In a recent study of 68 patients form 54 families, the clinical manifestations varied greatly and included from one to eight disease components, 63 percent of the patients having three to five of them. The initial manifestation was oral candidiasis in 41 patient(60%). The earliest endocrine component appeared at 19 months to 35 years of age. Eight patients (12%) had insulin-dependent diabetes mellitus, with the age at onset ranging from 4.1 to 37 years. Nine patients had vitamin B12 deficiencies that began at the ages of 6.1 to 47. Two female patients had non-goitrous hypothyroidism; no other patient had any thyroid autoimmune disease.

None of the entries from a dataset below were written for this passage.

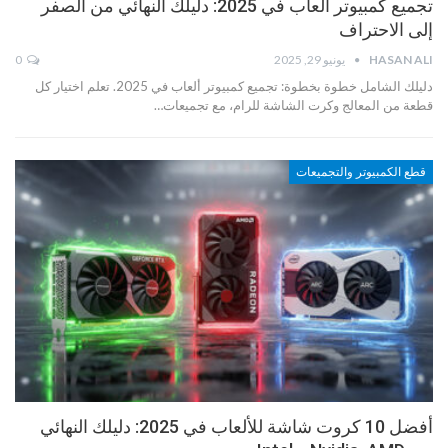
تجميع كمبيوتر ألعاب في 2025: دليلك النهائي من الصفر
إلى الاحتراف
HASAN ALI
يونيو 29, 2025
0
دليلك الشامل خطوة بخطوة: تجميع كمبيوتر ألعاب في 2025. تعلم اختيار كل
قطعة من المعالج وكرت الشاشة للرام، مع تجميعات…
قطع الكمبيوتر والتجميعات
أفضل 10 كروت شاشة للألعاب في 2025: دليلك النهائي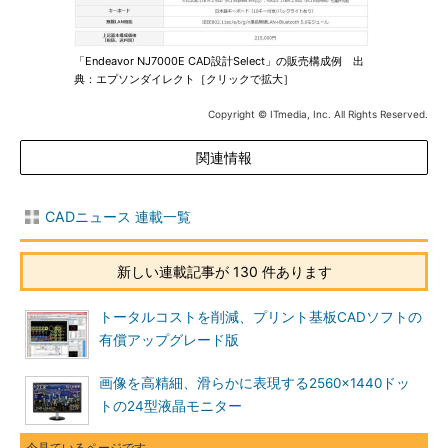
「Endeavor NJ7000E CAD設計Select」の販売構成例 出
典：エプソンダイレクト［クリックで拡大］
Copyright © ITmedia, Inc. All Rights Reserved.
関連情報
CADニュース 連載一覧
新しい連載記事が 130 件あります
トータルコストを削減、プリント基板CADソフトの
有償アップグレード版
画像を高精細、滑らかに表現する2560×1440ドッ
トの24型液晶モニター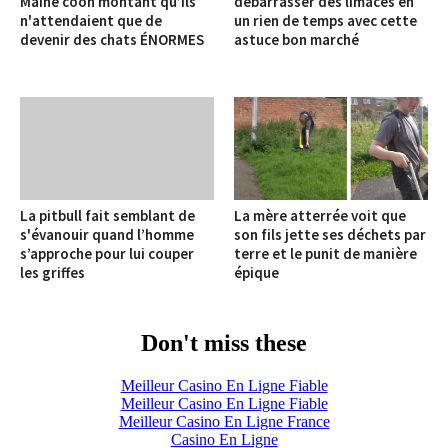
Maine coon montant qu’ils
débarrasser des limaces en
n'attendaient que de
un rien de temps avec cette
devenir des chats ÉNORMES
astuce bon marché
La pitbull fait semblant de
La mère atterrée voit que
s'évanouir quand l’homme
son fils jette ses déchets par
s’approche pour lui couper
terre et le punit de manière
les griffes
épique
Don't miss these
Meilleur Casino En Ligne Fiable
Meilleur Casino En Ligne Fiable
Meilleur Casino En Ligne France
Casino En Ligne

All 68 patients had oral candidiasis at least periodically; this condition first appeared at ages ranging from one month to 21 years. In six patients the candidiasis was very mild and disappeared spontaneously for as long as several years, but it always recurred. Other patients had chronic hypertrophic lesions, atrophic lesions, or both. Ungual candidiasis was present in 48 patients, and dermal candidiasis in six. The lesions were usually located on the hands and face. Four patients had esophagitis that was diagnosed by endoscopy, with stricture in one. Eleven other patients reported periods of retrosternal pain that resolved within days after the initiation of oral antifungal therapy. Ketoconazole 200 mg PO daily was effective in a double-blind trial; all six ketoconazole-treated patients showed clear clinical and mycological improvement, of oral and nail involvement. Death due to metastatic squamous cell carcinoma of the oral mucosa has been reported.

77% of patients had hypoplasia of the dental enamel that had begun at birth or during the first seven years. 2% had pitted dystrophy of the nails. The pits were 0.5 to 1 mm in diameter and affected several nails; The surface of the nail was otherwise smooth.